Saturday, February 11, 2017

My First Warmblood

As mentioned a few posts ago, I finally got to ride a warmblood for the first time. Riding instructor A invited me over to her place to give him a try. The lesson went well, as in I didn't come off of him. That was a legit worry because when she first told me about him last year one of the first things she mentioned was a "wicked spook". 

I haven't been riding any horse other than Razz for years now. Before Razz I owned the most athletic little arab known to mankind, and talk about a wicked spook. He could move so fast you almost wondered if he simply teleported twenty feet sideways. His spooks benefitted my riding exponentially, and I got to experience the warmblood spooks a couple times during my lesson. Let's just say those were nothing compared to the arab, but more about that in a moment...

I arrived at A's farm at 4:30 on a Wednesday afternoon. She and fiance just moved in to their spread, literally. They have acres of fenced paddocks, a tack room and a camper. They had been doing land prep all day and A had gone to return the heavy equipment they'd rented, so her fiance gave me the quick tour of their place. They own the coolest pig ever. Her name is Layla and she has the temperment of a dog. I scratched her all over, and when I stopped and took a few steps away she followed and leaned into my leg begging for more. So I scratched her some more and this time she rolled over for belly rubs.

Love that pig!!

But it was time to meet my equine partner for the evening. My guy was in a paddock toward the edge of their property along with two cob sized paints. Warmblood was standing at the gate waiting. He thought it was feed time. I walked in and let him sniff my hand before giving him a couple scritches on his noggin. Then I scratched the crest of his neck and withers and had a small chat with him. I think A's fiance was expecting me to just walk in and grab him but I don't roll like that with a new-to-me horse. I like for horses I handle to feel comfortable with me from the beginning and I always go for the withers and extended silly conversation first. I could tell he was a chill guy, and after a couple minutes I was ready to halter him & he willingly dropped his head right in. 

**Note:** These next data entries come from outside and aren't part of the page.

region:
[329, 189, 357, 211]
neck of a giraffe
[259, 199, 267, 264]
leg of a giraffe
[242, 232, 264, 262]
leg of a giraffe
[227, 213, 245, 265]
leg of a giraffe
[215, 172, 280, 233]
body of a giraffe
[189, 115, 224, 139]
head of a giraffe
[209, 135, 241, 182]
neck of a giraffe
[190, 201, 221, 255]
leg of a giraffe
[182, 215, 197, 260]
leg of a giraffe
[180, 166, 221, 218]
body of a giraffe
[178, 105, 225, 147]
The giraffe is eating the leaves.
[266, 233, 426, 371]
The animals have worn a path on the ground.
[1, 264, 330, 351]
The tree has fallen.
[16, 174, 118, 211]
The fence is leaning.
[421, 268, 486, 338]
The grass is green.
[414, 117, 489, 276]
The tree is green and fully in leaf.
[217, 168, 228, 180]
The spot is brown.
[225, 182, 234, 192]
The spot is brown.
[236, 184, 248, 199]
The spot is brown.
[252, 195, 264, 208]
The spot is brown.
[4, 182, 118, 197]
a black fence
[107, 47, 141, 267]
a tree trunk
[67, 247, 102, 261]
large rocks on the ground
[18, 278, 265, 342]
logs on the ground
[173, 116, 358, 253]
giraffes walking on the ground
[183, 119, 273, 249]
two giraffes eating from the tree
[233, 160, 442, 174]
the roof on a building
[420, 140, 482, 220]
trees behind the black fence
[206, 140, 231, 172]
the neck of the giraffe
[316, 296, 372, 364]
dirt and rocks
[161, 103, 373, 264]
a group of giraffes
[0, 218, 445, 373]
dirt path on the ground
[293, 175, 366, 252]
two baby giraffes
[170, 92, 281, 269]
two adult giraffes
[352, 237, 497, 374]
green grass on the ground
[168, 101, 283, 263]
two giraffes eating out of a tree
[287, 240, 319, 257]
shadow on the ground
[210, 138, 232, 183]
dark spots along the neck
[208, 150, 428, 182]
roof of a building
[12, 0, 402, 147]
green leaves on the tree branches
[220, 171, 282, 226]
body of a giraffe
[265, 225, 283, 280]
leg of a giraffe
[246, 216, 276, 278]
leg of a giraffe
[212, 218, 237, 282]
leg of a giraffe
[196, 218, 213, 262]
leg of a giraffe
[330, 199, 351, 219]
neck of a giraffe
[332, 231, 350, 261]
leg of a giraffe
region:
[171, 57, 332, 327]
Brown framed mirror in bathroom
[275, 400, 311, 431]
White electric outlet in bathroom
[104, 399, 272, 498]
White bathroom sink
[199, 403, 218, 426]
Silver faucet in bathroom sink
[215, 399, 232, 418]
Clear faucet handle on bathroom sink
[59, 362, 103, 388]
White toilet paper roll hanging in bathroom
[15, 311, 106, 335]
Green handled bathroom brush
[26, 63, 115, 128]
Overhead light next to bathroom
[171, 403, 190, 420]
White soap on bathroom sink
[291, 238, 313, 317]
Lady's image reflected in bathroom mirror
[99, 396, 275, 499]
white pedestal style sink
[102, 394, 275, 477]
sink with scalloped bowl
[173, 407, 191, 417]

I started grooming and it wasn't much longer before A showed up. We talked about his history in depth. She'd told me a bit about him before. Warmblood is 11 years old and came from Connecticut. He was living in Raleigh with his owner when he developed an issue in one of his eyes. I believe the eye thing was a bit more than his owner wanted to deal with, however she didn't want to sell him. So A agreed to take him on a free lease and keep him in work. The eye issue has been watched by a vet for a while now. It's basically a tiny grey scar on an otherwise healthy eye. He can see around it but yes, it does block some of his vision. The condition doesn't cause the horse any discomfort. Instructor A has had him for over a year, but since she doesn't own him and I don't know his owner, he will remain as "the Warmblood" on my blog. 

While grooming him I couldn't help but notice how flat his back was. It was a beautiful thing. My pony has ZERO top line and a looong spine that's no where near as nice as Warmblood's. I got tacked up and we began our lesson. Instructor A has no arena yet so we rode in the small grass field next to the tack room. This damn field was honestly a pain in the ass. Rain soaked the entire east of NC the weekend prior and even though there wasn't any standing water, everywhere we stepped we were basically digging holes. You could hear the grass roots ripping under the pressure of his steps. The footing affected the entire lesson. I don't really feel as if I learned anything on this ride, but I did get to know WB so that is a win, right?

We walked around for less than five minutes before A told me to pick up the trot. I was riding apprehensively, being on a new pony and the thought of a wicked spook never far from my mind. He has a wonderful trot. I had to remind myself to breathe to stay loose. This is probably one my biggest struggles in riding. Bracing for any fucked up footing didn't help either. We picked up canter not long after that. Eventually WB started testing my geometry, deciding he wasn't in the mood to bend, and instead of nice 20 meter circles he was just gonna go large. As I became more comfortable on the new guy I began to ride him more aggressively. Which is what I should have been doing from the very start. 

The lesson lasted an hour and the sun was well below the horizon when we finished. Like i mentioned earlier, I did get two spooks. But they weren't wicked, not like hot arab wicked. I sat them quite well, and honestly he gives a split second's notice that it's coming. I popped him over some tiny verticals toward the end. His jump is complete opposite of Razz. Warmblood was just as cuddly after the lesson as he was before, so I was happy that he didn't hold a grudge against any horrible eq I might have offered up. I plan on riding him more in the future, but he will be coming to my farm until instructor A finishes her ring. 




Above are a couple shots taken one right after the other. This was during our first trot lap so please try not to cringe at my position. It was so nice to feel such a floaty trot underneath me. I will learn how to ride this trot well!! Stay tuned for more Warmblood adventures in the future :)

2 comments:

  1. Mr. Warmblood sounds like a cool guy! He's very handsome too. You two look great together :) My warmblood, Henry, is the first warmblood I've every ridden. After years of draft crosses I was not used to those kind of springs!